Saturday 9 March 2013

Nitrogen

Nitrogen


Nitrogen is a chemical element with symbol N and atomic number 7. Elemental nitrogen is a colorless, odorless, tasteless, and mostly inert diatomic gas at standard conditions, constituting 78.09% by volume of Earth's atmosphere. The element nitrogen was discovered as a separable component of air, by Scottish physician Daniel Rutherford, in 1772. It belongs to the pnictogen family.

Nitrogen is a common element in the universe, estimated at about seventh in total abundance in our galaxy and the Solar System. It is synthesised by fusion of carbon and hydrogen in supernovas. Due to the volatility of elemental nitrogen and its common compounds with hydrogen and oxygen, nitrogen is far less common on the rocky planets of the inner Solar System, and it is a relatively rare element on Earth as a whole. However, as on Earth, nitrogen and its compounds occur commonly as gases in the atmospheres of planets and moons that have atmospheres.

**LISTED RECORDS:**
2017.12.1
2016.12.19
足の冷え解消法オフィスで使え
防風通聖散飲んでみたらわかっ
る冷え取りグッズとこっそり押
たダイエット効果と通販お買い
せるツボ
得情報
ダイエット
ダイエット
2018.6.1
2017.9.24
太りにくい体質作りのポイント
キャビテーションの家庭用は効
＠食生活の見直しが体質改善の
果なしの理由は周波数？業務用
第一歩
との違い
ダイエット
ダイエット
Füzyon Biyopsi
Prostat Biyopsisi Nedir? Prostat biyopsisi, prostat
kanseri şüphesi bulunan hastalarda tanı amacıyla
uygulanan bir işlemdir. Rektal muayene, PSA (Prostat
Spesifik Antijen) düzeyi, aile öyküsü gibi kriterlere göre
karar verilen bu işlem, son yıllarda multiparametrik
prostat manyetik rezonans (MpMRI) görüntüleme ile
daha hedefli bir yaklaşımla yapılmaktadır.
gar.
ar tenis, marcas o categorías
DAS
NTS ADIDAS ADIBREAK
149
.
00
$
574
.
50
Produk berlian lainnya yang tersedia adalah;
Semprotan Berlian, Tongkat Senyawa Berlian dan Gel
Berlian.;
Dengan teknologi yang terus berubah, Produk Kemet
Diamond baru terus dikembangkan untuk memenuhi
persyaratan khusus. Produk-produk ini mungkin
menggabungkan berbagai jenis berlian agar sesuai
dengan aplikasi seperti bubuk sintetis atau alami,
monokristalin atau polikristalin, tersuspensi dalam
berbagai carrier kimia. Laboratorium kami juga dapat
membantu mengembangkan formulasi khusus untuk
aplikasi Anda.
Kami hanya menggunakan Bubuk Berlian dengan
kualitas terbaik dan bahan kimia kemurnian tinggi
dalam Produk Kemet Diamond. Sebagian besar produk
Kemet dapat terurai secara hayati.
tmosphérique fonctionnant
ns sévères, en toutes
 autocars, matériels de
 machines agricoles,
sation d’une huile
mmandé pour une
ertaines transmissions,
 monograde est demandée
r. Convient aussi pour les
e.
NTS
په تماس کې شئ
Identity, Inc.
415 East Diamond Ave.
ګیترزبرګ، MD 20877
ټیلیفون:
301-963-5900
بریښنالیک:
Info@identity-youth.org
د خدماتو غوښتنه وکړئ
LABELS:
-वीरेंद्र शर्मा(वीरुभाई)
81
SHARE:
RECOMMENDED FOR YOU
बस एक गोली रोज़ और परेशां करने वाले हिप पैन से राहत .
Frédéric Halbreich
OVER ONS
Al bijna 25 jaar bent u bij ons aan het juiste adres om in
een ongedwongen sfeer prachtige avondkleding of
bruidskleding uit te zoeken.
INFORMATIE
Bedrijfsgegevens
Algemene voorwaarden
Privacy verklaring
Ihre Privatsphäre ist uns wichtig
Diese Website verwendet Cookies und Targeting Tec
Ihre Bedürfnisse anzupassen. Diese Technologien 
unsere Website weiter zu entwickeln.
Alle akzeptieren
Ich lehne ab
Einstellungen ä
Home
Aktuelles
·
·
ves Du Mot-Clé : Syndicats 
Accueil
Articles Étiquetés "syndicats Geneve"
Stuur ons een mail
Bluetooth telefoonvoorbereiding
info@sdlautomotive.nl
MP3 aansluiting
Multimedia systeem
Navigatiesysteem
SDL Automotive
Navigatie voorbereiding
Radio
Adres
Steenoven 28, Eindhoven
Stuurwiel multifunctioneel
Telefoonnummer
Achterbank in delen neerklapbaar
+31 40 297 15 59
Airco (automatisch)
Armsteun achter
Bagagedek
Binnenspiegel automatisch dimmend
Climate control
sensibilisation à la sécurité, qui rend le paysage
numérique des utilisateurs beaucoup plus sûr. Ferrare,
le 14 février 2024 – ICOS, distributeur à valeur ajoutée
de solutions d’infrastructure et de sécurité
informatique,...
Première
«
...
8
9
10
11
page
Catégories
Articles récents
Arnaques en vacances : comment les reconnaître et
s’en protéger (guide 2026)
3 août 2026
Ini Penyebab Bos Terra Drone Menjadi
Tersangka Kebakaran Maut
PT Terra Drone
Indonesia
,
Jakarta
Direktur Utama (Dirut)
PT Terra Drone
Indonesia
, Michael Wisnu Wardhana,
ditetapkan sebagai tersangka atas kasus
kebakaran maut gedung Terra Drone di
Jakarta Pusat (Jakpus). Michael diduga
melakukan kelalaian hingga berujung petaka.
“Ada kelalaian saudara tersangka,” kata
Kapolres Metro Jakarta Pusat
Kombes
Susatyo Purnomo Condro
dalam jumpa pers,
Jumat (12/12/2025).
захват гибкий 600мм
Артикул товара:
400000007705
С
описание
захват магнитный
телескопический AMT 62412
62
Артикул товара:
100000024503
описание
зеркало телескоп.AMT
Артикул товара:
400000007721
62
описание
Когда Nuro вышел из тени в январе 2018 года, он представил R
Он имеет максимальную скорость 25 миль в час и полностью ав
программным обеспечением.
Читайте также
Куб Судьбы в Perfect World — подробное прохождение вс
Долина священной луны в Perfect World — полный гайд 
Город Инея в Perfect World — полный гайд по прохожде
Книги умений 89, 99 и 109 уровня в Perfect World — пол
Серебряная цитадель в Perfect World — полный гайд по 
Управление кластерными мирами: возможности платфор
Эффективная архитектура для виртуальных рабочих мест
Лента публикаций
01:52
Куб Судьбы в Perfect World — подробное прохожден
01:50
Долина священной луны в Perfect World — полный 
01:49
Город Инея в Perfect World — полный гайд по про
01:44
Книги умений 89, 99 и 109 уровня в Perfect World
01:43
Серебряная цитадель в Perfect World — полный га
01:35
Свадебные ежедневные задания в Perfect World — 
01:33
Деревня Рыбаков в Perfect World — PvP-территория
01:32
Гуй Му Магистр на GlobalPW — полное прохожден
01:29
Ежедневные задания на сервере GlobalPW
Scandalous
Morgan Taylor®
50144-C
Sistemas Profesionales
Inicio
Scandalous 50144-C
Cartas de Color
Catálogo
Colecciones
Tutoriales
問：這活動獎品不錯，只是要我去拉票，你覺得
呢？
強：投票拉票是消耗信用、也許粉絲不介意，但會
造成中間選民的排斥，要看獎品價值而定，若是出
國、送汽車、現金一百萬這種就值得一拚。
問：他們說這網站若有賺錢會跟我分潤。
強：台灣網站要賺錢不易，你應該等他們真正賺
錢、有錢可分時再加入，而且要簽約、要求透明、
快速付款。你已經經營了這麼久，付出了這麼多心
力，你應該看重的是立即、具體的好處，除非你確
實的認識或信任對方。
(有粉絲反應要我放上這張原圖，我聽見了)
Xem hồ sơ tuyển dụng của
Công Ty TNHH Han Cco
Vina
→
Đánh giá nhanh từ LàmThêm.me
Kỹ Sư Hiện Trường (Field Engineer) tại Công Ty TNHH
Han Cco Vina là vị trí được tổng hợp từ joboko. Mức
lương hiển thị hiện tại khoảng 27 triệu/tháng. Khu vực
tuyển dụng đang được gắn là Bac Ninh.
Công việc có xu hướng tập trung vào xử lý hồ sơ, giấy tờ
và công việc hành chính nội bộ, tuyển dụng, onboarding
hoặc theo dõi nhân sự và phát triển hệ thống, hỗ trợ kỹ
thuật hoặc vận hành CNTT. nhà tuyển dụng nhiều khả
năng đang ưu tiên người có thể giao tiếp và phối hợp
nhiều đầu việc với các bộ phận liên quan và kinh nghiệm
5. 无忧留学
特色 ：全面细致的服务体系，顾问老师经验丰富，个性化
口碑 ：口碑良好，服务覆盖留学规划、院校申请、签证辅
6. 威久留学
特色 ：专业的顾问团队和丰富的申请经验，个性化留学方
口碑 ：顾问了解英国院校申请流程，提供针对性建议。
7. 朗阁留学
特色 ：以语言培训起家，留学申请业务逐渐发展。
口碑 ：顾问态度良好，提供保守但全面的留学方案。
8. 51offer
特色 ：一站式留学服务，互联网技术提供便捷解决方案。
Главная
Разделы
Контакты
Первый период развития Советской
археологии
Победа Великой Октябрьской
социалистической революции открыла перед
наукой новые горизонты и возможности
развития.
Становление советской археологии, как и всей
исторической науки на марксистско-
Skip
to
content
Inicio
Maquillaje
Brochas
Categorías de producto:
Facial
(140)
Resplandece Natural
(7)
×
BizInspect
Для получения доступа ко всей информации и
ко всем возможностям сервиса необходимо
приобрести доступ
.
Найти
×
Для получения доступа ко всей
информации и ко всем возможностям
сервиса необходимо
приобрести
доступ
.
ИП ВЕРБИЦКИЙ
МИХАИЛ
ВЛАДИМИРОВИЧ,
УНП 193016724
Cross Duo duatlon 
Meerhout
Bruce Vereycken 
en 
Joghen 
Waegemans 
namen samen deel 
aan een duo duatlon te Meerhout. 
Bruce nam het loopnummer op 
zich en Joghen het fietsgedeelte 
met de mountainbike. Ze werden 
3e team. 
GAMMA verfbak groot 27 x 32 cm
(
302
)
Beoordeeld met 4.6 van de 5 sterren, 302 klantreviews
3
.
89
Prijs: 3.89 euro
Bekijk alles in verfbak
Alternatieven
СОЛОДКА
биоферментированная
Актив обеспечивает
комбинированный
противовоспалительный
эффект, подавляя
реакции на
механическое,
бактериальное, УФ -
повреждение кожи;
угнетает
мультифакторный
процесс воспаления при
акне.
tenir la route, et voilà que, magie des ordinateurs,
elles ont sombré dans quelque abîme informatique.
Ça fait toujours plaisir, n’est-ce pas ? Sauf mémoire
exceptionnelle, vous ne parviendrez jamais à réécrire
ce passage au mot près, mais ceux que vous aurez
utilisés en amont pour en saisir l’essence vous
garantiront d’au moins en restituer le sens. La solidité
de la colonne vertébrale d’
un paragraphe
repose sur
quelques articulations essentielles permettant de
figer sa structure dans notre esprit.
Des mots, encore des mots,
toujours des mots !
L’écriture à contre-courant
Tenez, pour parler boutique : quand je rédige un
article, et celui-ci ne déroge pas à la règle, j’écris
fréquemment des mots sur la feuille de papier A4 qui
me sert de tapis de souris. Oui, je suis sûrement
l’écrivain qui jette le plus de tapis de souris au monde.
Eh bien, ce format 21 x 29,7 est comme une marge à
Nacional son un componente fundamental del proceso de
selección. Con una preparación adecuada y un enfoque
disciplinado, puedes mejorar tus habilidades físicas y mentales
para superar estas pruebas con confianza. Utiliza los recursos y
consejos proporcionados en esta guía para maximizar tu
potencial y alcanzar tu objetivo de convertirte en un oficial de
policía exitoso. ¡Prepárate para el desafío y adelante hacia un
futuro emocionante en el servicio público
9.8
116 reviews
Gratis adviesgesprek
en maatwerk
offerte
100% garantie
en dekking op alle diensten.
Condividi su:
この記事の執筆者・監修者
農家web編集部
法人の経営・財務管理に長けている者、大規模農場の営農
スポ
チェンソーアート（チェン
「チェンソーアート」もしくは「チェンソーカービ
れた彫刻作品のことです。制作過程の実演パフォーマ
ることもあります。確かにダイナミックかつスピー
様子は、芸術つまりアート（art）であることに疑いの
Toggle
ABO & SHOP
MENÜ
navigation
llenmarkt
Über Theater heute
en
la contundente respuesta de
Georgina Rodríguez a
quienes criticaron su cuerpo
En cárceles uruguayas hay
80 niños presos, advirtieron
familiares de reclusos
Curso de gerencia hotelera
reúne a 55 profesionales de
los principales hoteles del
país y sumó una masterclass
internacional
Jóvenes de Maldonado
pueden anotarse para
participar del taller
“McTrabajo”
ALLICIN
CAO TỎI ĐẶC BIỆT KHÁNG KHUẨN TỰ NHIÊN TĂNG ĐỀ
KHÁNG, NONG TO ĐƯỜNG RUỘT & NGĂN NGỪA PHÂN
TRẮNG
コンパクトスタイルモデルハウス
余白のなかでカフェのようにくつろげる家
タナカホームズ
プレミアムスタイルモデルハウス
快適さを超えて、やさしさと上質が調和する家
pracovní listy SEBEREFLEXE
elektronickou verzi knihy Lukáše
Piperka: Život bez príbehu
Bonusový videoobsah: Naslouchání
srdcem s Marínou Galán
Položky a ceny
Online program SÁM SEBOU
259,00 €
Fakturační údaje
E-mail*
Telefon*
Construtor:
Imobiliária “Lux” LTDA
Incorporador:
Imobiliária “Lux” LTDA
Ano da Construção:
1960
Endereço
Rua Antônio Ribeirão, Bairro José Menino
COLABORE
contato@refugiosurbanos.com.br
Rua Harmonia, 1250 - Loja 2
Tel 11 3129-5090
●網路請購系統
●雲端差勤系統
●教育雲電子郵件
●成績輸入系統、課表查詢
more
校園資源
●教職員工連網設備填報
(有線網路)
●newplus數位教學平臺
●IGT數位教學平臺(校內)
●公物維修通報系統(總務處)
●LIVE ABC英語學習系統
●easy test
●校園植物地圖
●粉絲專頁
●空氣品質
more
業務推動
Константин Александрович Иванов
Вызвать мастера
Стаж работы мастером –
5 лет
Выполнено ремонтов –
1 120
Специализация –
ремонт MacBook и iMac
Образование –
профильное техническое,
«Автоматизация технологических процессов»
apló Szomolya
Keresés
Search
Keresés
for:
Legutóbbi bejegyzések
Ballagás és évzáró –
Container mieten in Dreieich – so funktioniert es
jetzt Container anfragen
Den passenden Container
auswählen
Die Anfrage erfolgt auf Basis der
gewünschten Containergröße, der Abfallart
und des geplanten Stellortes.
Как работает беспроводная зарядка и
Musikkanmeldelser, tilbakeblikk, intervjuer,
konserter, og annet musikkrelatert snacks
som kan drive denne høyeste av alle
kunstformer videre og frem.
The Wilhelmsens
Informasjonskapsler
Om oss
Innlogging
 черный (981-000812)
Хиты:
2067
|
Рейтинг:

**WORK REQUEST 1:**
Decide whether each statement agrees with the text on nitrogen. Answer yes or no for each, quoting the words from the text that settle it: (a) Daniel Rutherford discovered nitrogen in 1772. (b) Nitrogen is common on the rocky planets of the inner Solar System. (c) Nitrogen makes up 78.09% by volume of Earth's atmosphere.
**WORK REQUEST 2:**
According to the text on nitrogen, how and where is nitrogen synthesized?
The data have no connection to the text on nitrogen.

**ANSWER 1:**
(a) Yes: "by Scottish physician Daniel Rutherford, in 1772"
(b) No: "nitrogen is far less common on the rocky planets of the inner Solar System"
(c) Yes: "constituting 78.09% by volume of Earth's atmosphere"

**ANSWER 2:**
It is synthesized by fusion of carbon and hydrogen in supernovas.